ObservationGenerator#
The obversation_generator
module provides classes for generating and managing observations during the beam search process in the LMCSC (Language Model-based Corrector with Semantic Constraints) system.
Key Components#
BaseObversationGenerator
: Abstract base class for observation generators.NextObversationGenerator
: Concrete implementation of an observation generator.
BaseObversationGenerator#
The BaseObversationGenerator
class serves as an abstract base class for observation generators. It defines the interface that all observation generators should implement.
Key Methods:#
reorder
: Reorders the beams based on given indices.step
: Performs a step in the beam search process.show_steps
: Displays the steps taken in the beam search process.get_observed_sequences
: Retrieves the observed sequences from the beam search process.
NextObversationGenerator#
The NextObversationGenerator
class is a concrete implementation of BaseObversationGenerator
. It records the progress of the beam search, tracking what has been generated so far and what characters are yet to be generated.
Key Features:#
Supports both string and byte-level operations
Tracks predictions, steps, and completion status for each beam
Provides verbose mode for detailed step tracking
Handles reordering of beams during search
Generates observed sequences based on the current state of the search
API Documentation#
- class lmcsc.obversation_generator.NextObversationGenerator(src, n_beam, n_observed_chars, is_bytes_level, verbose=False)[source]#
Bases:
BaseObversationGenerator
This class records the progress of the beam search, tracking what has been generated so far and what characters are yet to be generated.
- Parameters:
src (List[str]) – The source sequences.
n_beam (int) – The number of beams for beam search.
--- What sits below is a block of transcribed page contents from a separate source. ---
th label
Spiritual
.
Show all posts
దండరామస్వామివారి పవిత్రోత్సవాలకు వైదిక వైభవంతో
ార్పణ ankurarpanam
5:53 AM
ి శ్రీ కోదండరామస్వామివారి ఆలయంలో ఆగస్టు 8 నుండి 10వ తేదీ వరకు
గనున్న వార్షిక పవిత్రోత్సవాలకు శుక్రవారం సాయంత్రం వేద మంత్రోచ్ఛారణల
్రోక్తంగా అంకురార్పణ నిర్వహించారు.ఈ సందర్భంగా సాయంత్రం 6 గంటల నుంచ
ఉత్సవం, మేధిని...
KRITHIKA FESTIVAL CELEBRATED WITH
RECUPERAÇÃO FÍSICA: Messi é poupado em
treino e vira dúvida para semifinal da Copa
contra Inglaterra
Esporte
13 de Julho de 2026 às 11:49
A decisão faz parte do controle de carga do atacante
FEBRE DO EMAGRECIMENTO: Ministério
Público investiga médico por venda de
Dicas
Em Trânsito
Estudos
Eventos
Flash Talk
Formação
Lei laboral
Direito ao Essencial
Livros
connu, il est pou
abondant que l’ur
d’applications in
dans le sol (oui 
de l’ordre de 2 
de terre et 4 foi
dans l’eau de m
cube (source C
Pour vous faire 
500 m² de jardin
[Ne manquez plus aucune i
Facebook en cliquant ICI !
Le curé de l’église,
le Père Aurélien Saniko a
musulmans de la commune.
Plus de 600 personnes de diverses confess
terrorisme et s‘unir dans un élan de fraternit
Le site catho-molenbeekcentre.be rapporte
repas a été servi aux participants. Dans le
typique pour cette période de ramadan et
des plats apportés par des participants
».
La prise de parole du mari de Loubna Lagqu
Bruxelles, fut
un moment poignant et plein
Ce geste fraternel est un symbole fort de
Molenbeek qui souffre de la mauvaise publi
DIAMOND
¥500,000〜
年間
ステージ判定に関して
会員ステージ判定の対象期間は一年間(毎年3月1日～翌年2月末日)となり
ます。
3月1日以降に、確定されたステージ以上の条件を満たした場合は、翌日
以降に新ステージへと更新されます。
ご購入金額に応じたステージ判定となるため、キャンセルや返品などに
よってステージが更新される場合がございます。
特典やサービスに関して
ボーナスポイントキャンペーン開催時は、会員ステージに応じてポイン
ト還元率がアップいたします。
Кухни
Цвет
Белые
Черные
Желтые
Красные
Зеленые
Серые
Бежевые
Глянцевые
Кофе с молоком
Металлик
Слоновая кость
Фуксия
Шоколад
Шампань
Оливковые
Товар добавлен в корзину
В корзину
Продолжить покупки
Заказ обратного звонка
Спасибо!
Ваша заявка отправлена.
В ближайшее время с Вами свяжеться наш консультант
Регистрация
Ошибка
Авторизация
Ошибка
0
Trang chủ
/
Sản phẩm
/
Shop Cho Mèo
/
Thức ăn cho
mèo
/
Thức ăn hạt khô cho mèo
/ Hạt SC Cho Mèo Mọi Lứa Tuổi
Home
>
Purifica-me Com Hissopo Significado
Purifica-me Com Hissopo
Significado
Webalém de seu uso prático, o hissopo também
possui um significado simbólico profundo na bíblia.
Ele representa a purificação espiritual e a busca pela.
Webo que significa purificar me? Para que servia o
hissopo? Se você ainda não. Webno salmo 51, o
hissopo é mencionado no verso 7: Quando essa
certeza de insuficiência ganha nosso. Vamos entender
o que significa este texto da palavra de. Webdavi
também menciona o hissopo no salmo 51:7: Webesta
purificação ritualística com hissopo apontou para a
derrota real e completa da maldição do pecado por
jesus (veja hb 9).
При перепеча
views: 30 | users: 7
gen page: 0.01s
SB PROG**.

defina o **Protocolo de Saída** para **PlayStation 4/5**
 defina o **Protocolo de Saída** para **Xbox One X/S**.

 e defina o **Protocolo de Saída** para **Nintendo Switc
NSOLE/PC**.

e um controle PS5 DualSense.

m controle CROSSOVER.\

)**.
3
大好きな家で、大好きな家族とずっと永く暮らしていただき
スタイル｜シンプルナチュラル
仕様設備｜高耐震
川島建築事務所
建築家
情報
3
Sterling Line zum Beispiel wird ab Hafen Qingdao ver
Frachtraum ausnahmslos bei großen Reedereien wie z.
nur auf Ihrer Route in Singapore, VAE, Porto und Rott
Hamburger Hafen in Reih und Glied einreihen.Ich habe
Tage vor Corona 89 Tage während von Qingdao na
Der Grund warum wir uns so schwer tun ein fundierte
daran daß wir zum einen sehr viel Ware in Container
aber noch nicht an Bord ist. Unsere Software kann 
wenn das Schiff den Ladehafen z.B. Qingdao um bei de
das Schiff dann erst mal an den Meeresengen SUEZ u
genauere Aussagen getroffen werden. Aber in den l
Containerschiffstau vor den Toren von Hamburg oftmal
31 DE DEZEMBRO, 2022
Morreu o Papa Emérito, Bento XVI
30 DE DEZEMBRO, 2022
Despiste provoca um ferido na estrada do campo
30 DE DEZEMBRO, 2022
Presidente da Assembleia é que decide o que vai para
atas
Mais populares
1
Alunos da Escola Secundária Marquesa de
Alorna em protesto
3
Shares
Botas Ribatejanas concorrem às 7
n_observed_chars (int) – The number of characters to observe.
is_bytes_level (bool) – Whether to operate at the byte level.
verbose (bool, optional, defaults to False) – Whether to enable verbose mode.
- src#
The source sequences, potentially encoded to bytes.
- Type:
List[Union[str, bytes]]
- n_beam#
The number of beams.
- Type:
int
- n_observed_chars#
The number of characters to observe.
- Type:
int
- is_bytes_level#
Whether operating at byte level.
- Type:
bool
- verbose#
Verbose mode flag.
- Type:
bool
- batch_predicts#
Predictions for each beam in each batch.
- Type:
List[List[Union[str, bytes]]]
- batch_steps#
Steps taken for each beam in each batch.
- Type:
List[List[int]]
- batch_verbose_steps#
Verbose steps for each beam in each batch.
- Type:
List[List[List[Union[str, bytes]]]]
- is_finished#
Flags indicating if each beam in each batch is finished.
- Type:
List[List[bool]]
- reorder(beam_idx: List[int]) None [source]#
Reorders the beams based on the given indices.
- Parameters:
beam_idx (List[int]) – The indices to reorder the beams.